Thu Dec 20 03:53:31 EST 2012

On Wed, 2012-12-19 at 19:03 +0100, Francesc Alted wrote:
> The only scenario that I see that this would create unaligned arrays
> is 
> for machines having AVX.  But provided that the Intel architecture is 
> making great strides in fetching unaligned data, I'd be surprised
> that 
> the difference in performance would be even noticeable.
> 
> Can you tell us which difference in performance are you seeing for an 
> AVX-aligned array and other that is not AVX-aligned?  Just curious.

Further to this point, from an Intel article...

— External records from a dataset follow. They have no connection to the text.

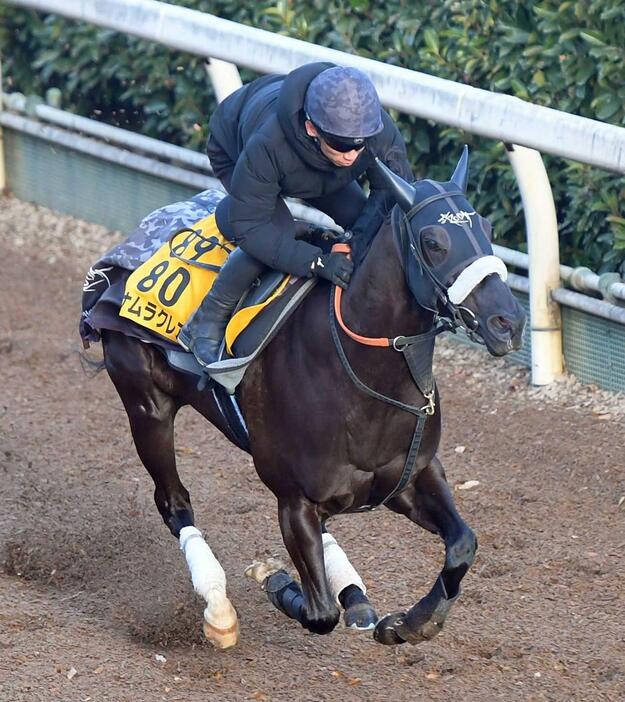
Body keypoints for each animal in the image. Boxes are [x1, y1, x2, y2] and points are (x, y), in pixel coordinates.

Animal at [97, 151, 528, 652]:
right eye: (433, 242)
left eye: (488, 228)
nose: (508, 322)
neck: (359, 376)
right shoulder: (293, 498)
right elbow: (320, 613)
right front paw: (275, 579)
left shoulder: (412, 476)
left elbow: (462, 545)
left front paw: (410, 623)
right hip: (146, 406)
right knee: (174, 503)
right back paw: (219, 611)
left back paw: (356, 597)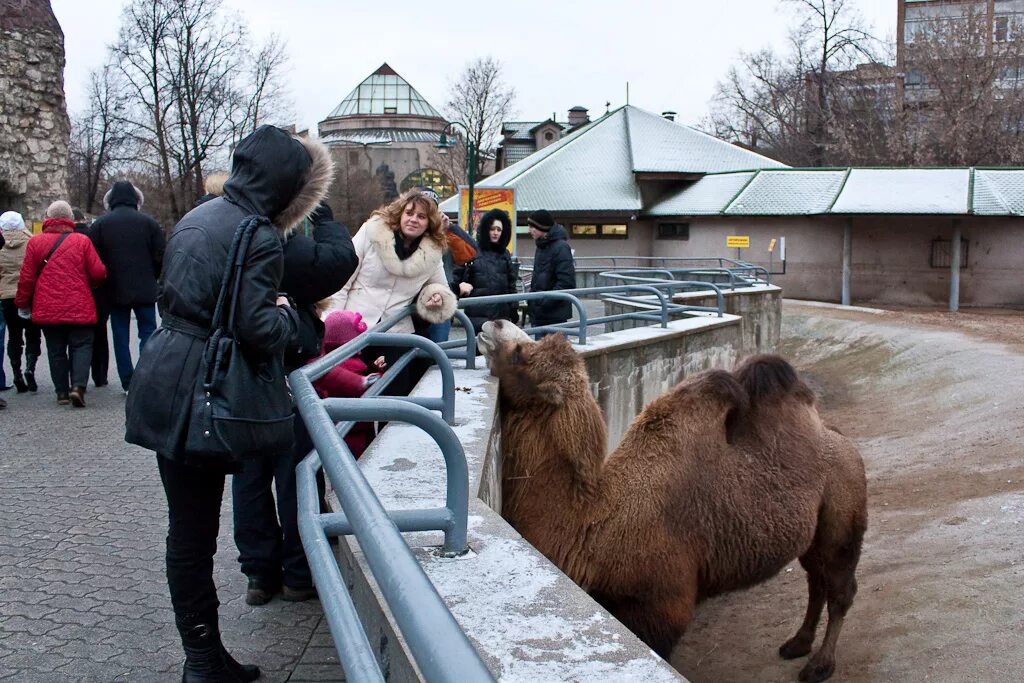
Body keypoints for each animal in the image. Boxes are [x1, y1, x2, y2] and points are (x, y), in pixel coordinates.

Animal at [479, 321, 872, 683]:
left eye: (521, 354)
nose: (493, 324)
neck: (595, 524)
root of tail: (840, 439)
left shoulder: (662, 606)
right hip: (814, 531)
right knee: (816, 581)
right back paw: (797, 644)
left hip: (843, 513)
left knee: (841, 588)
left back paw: (820, 665)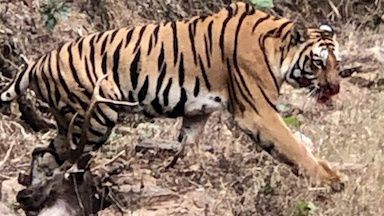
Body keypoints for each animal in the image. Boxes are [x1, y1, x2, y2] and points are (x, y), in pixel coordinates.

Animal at [0, 0, 344, 192]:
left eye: (337, 63)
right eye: (318, 63)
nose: (335, 88)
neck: (275, 47)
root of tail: (37, 62)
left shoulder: (197, 111)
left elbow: (185, 144)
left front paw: (176, 171)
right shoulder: (258, 111)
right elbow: (293, 145)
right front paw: (328, 180)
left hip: (69, 120)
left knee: (42, 154)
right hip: (95, 117)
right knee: (66, 159)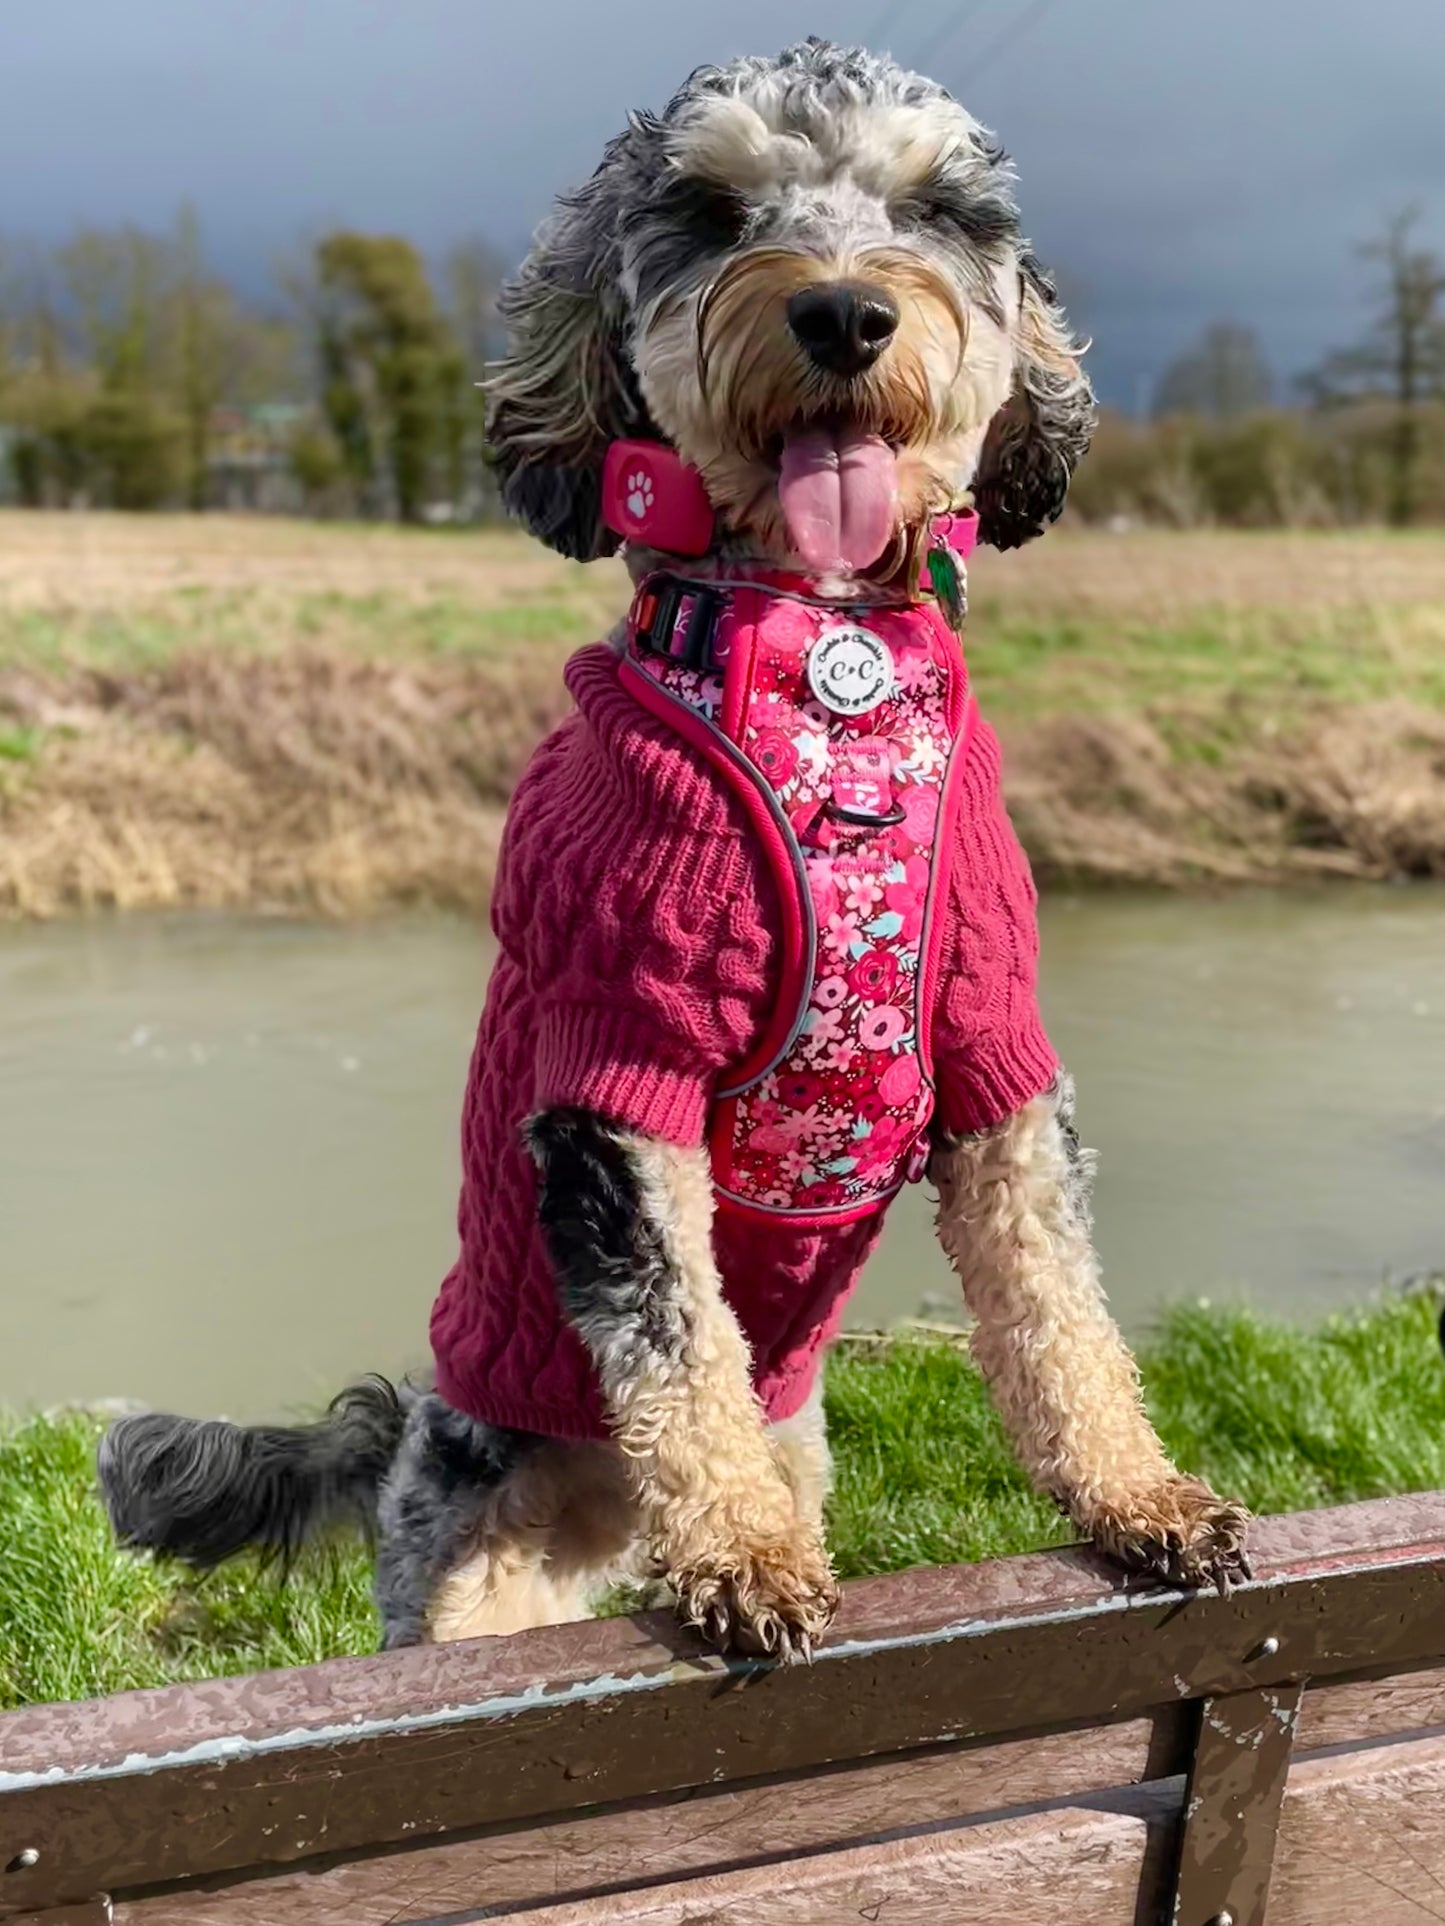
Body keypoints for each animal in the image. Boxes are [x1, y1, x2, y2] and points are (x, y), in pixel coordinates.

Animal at [102, 48, 1256, 1671]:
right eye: (710, 210)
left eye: (932, 209)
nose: (842, 311)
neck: (824, 685)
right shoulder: (620, 1061)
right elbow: (676, 1338)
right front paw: (744, 1558)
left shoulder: (992, 1045)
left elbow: (1058, 1305)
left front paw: (1138, 1492)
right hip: (461, 1550)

http://software.intel.com/en-us/articles/practical-intel-avx-optimization-on-2nd-generation-intel-core-processors

"Aligning data to vector length is always recommended. When using Intel
SSE and Intel SSE2 instructions, loaded data should be aligned to 16
bytes. Similarly, to achieve best results use Intel AVX instructions on
32-byte vectors that are 32-byte aligned. The use of Intel AVX
instructions on unaligned 32-byte vectors means that every second load
will be across a cache-line split, since the cache line is 64 bytes.
This doubles the cache line split rate compared to Intel SSE code that
uses 16-byte vectors. A high cache-line split rate in memory-intensive
code is extremely likely to cause performance degradation. For that
reason, it is highly recommended to align the data to 32 bytes for use
with Intel AVX."

Though it would be nice to put together a little example of this!

Henry